The tightening labour market post-Covid and the low inflow of recent graduates with an engineering degree might pose a problem for the major transformations our Belgian companies.
Next to young talent, the need for experienced engineers is also increasing.
Overall, engineers are quite loyal to their employer. However, the shortage on the labour market and the high demand for these experienced professionals means they are increasingly sought after. As a result, an experienced engineer barely stays with the same employer for 1.7 years on average, before moving to a new organisation. As they usually do not actively look for a new challenge themselves, they are often triggered by a higher salary and flexible working hours. Engineering professionals realise now they are in high demand on the labour market, which is why the salaries offered to them are often soaring.
Here is an overview of what happened on the job market for several experienced engineering profiles over the last six months.
Engineering (Project) Managers
In the past year and a half, the demand for Engineering Managers has fluctuated enormously. At the beginning of the corona pandemic, we saw a big drop in the number of advertised vacancies, followed by a huge peak at the end of April. Early this year, we noticed another short peak, followed by a fairly stable period. But since mid-May, we have again seen a huge increase in the demand for Engineering Managers, and we are back at the level of April last year. The corona pandemic has caused uncertainty on the labour market, both for employees and employers. Planned projects or innovations that have been temporarily put on hold are now being picked up again, and we can clearly see it in the demand for experienced Engineering Managers and Project Managers, especially in the Antwerp and Ghent region.
Yet Engineering Managers are not easily tempted to change jobs, and this is where a lot of organisations make a mistake. There is hardly any response to vacancies, so hiring managers are forced to call on specialised recruitment agencies. When we actively approach these professionals with an interesting opportunity, we often hit a wall. Only when the job offer is challenging enough and offers flexibility, and an attractive remuneration package, they prepared to step into the recruitment process.
Not only in the construction sector, but also in the food sector, industrial automation and the medical sector we see a continuing demand for Plant Managers, especially in Flanders due to the strong presence of production companies. The industrial sector is constantly renewing itself, which means that today's Plant Manager faces enormous challenges. Globally, barely 11% of Plant Managers are women. Belgium is doing better: here we see that 16% of the Plant Manager positions are filled by a female engineer. That's positive news, but that percentage is still too low and has to go up. We have to break the glass ceiling and I hope that organisations will open up more to female candidates or give female employees the opportunity to develop and grow into this top position internally.
Popular specialists: Welding Engineers
In addition to generalist positions within engineering, we also see a demand for experienced Welding Engineers in particular. The pool of Welding Engineers is relatively small in Belgium and the ageing of these specialists is more than ever noticeable on the labour market.
Organisations that could rely on the loyalty of their experienced Welding Engineers over the past years realise that replacing them when they reach retirement age will not be an easy task. Often, organisations start their search for experienced Welding Engineers themselves, but soon come to realise those available candidates either do not have the desired level of experience, or there is no real fit with the company culture.

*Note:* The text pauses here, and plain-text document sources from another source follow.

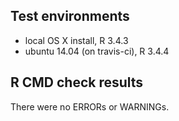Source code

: ## Test environments
* local OS X install, R 3.4.3
* ubuntu 14.04 (on travis-ci), R 3.4.4

## R CMD check results
There were no ERRORs or WARNINGs.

Junior to mid-level Welding Engineers stay in their jobs for an average of 2.8 years and then move on to a similar role at the competition or in another sector. Because the number of Welding Engineers in Belgium is so low, we often see a snowball effect: when one Welding Engineer moves to the competition because a position becomes vacant, someone else takes up the position, and the ball starts rolling. Now that the labour market is recovering from the corona pandemic, we are seeing this trend again, and so we expect quite a bit of rotation in the coming months.
Organisations that see their Welding Engineers retiring soon or fear that their employees will take on a new challenge, should start their search for a replacement early. After all, the inflow of junior Welding Engineers on the labour market is decreasing year by year. This scarcity of talent can partly be absorbed by the organisation taking on the cost of training and further specialising employees. Organisations are sometimes sceptical about attracting foreign talent, often because of the language barrier. But this should not be a show stopper. There are numerous intensive language courses that help foreign employees learn the national language in a short period of time. By being prepared to make that investment, organisations significantly increase their talent pool.
Experienced Welding Engineers are generally quite loyal to their employer. To convince them to make a professional switch, it is important to consider what they find most important in a job: flexible working hours to ensure a good work-life balance, challenging work and an attractive remuneration package.